The incidence of T1D is predicted to double in children under 5 years by 2020 [55], with the likely cause being the changing environment. These environmental changes could impact our association study, with gene-environment interactions becoming increasingly important. Our control cohort is of similar age to the parents of our cases. This single generational difference could still reduce our power to find effects in our case-control study in the presence of gene-environment interactions, owing to their differences in early life environmental exposures. However, this does not affect the significance of the findings obtained. Taking the data collectively, we identified the strongest allelic association with T1D at rs3731865 in intron 4 of SLC11A1. This SNP is also most associated with JIA in Finnish families in the same direction where the minor allele is also protective for disease [39]. Although the promoter microsatellite remains the only variant reported to date for which there is evidence of a correlation with function in the SLC11A1 gene region [43, 51], alleles 2 and 3 of the microsatellite are in strong LD with rs3731865 (r² = 0.79 in controls; see additional file 2). Therefore, any T1D association detected for the microsatellite might be tagging the association of rs3731865. The extensive prior evidence linking SLC11A1 function and expression with autoimmune, immune-related and infectious diseases in mice and humans, and the confirmed polygenic model of T1D inheritance of numerous small effects, suggest that SLC11A1 variation may well have a very small effect on human T1D risk [56, 57].

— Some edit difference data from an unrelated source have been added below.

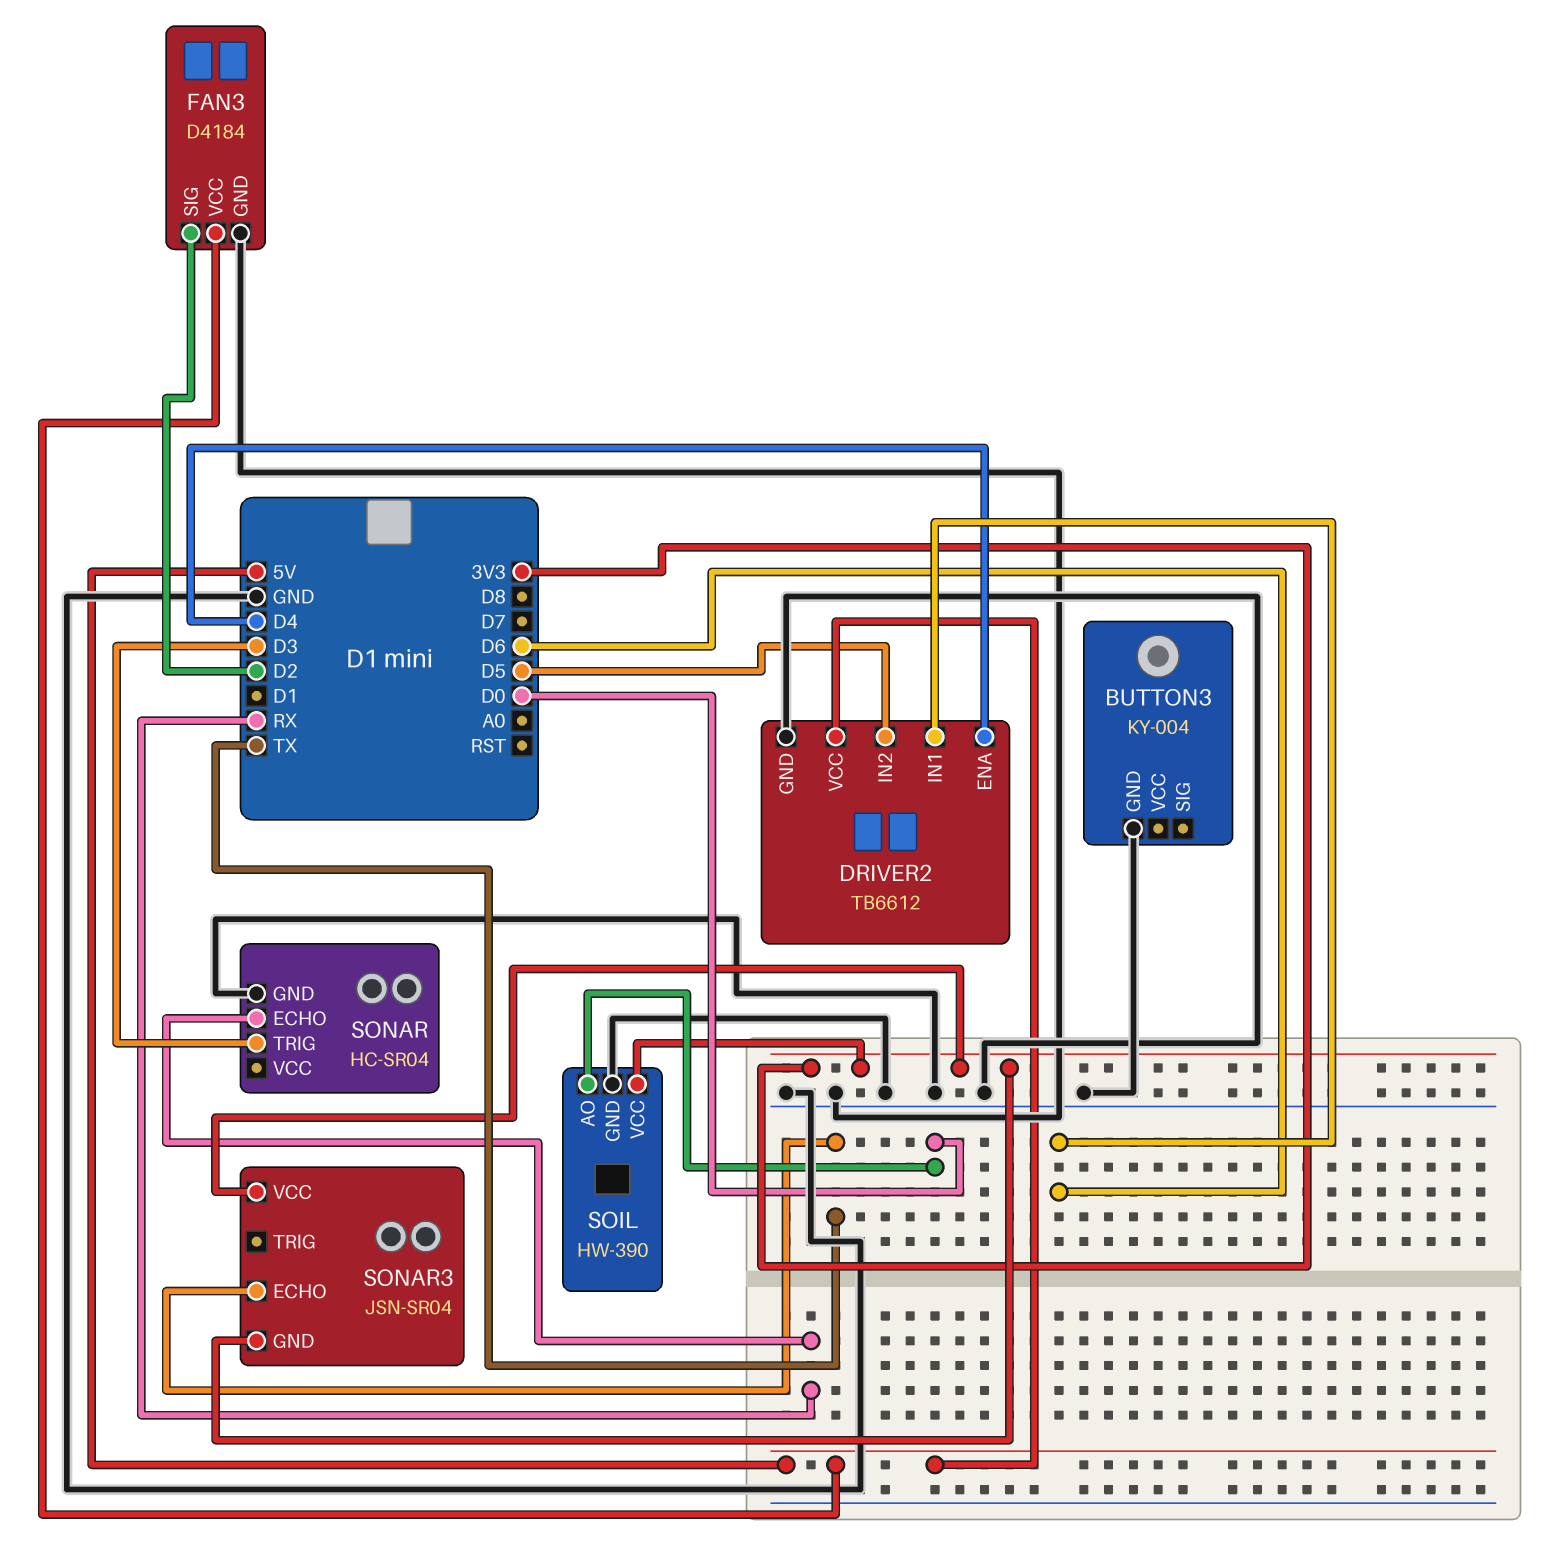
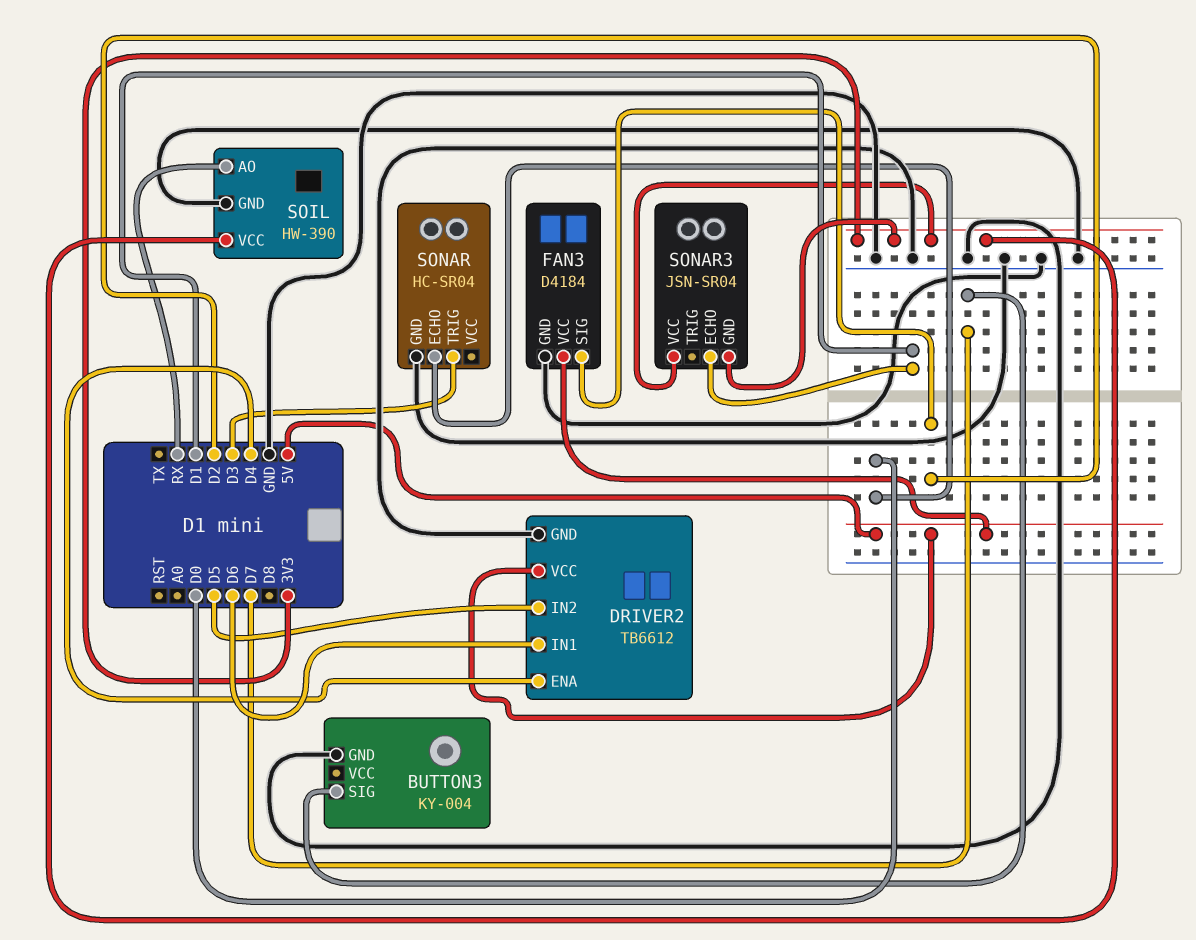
BUTTON3 pin SIG: none -> D7
SOIL pin AO: D0 -> RX
SONAR pin ECHO: RX -> D0
SONAR3 pin ECHO: TX -> D1

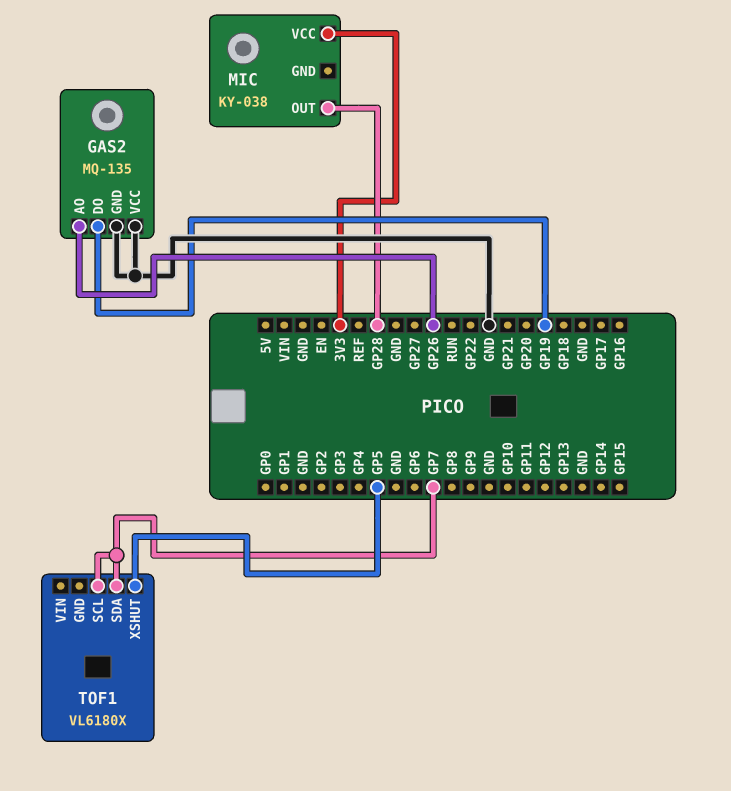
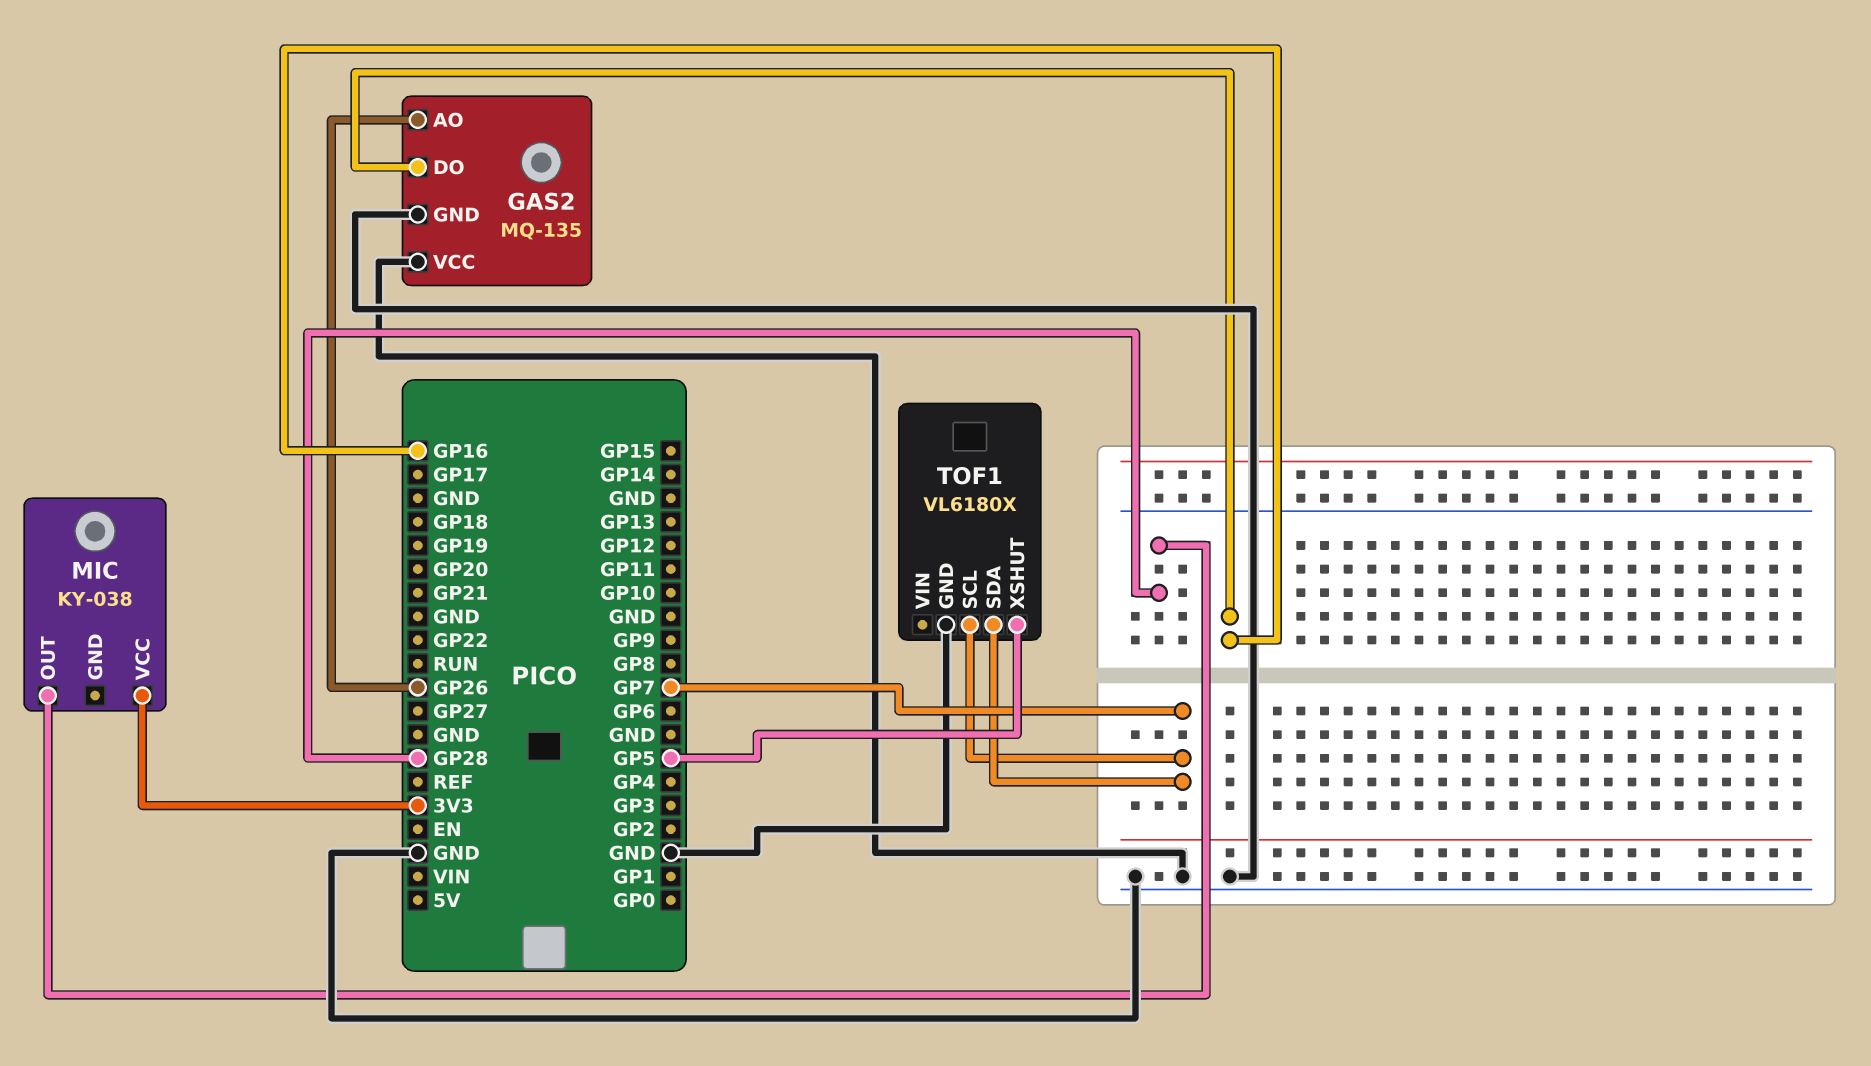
GAS2 pin DO: GP19 -> GP16
TOF1 pin GND: none -> GND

A search for additional rare variants via next generation sequencing, as well as results coming from the 1000 Genomes Project [58], could provide further information regarding the possibility of an association of SLC11A1 with T1D. Recently, Zeller et al. and Heinig et al. performed a large-scale investigation of the transcriptome of circulating monocytes and monocyte-differentiated macrophages using the Illumina Human HT-12 expression BeadChips [14, 59]. The two microarray probes (ILMN_1741165 and ILMN_1735737) in SLC11A1 mapped to the 3'UTR of the gene. Using the data from Heinig et al. a stronger expression signal is detected by the ILMN_1741165 probe compared to the other probe [14]. Although expression quantitative trait loci (eQTL) and eSNPs for SLC11A1 were identified from these studies for the ILMN_1741165 probe, including the T1D-associated SNP, rs4674297 (P = 1.03 × 10^-65) [59], this probe maps to repeat sequences [14, 59]. Therefore the eQTL identified for SLC11A1 is highly questionable and could be an artefact. Only about 39% of eQTLs are likely to be due to "simple effect" SNPs, those that altered transcription levels [60]. The majority of eQTL variations are, however, owed to other alterations in gene expression, namely altered initiation/termination and/or splicing [60]. Hence, analysis of microarrays with multiple probes per gene and per exon e.g. Affymetrix Gene Array, and, in the future, direct RNA sequencing using the next generation technologies should be more informative. Investigating the correlation of SLC11A1 RNA expression and protein level in genotyped human macrophage/stimulated monocyte or DC samples based on the genotype/haplotype of the most T1D-associated variant(s) would help to prove causality of the genes in human T1D and help to identify biological disease mechanisms involved in pathogenesis of T1D.

We conclude that genetic variation of the SLC11A1 gene could possibly be associated with T1D susceptibility. We did not observe a difference in SLC11A1 expression at the RNA level based on the genotypes of the SNP most associated with T1D, rs3731865 (INT4), in whole blood samples. However, a potential correlation cannot be ruled out in purified blood cell subsets.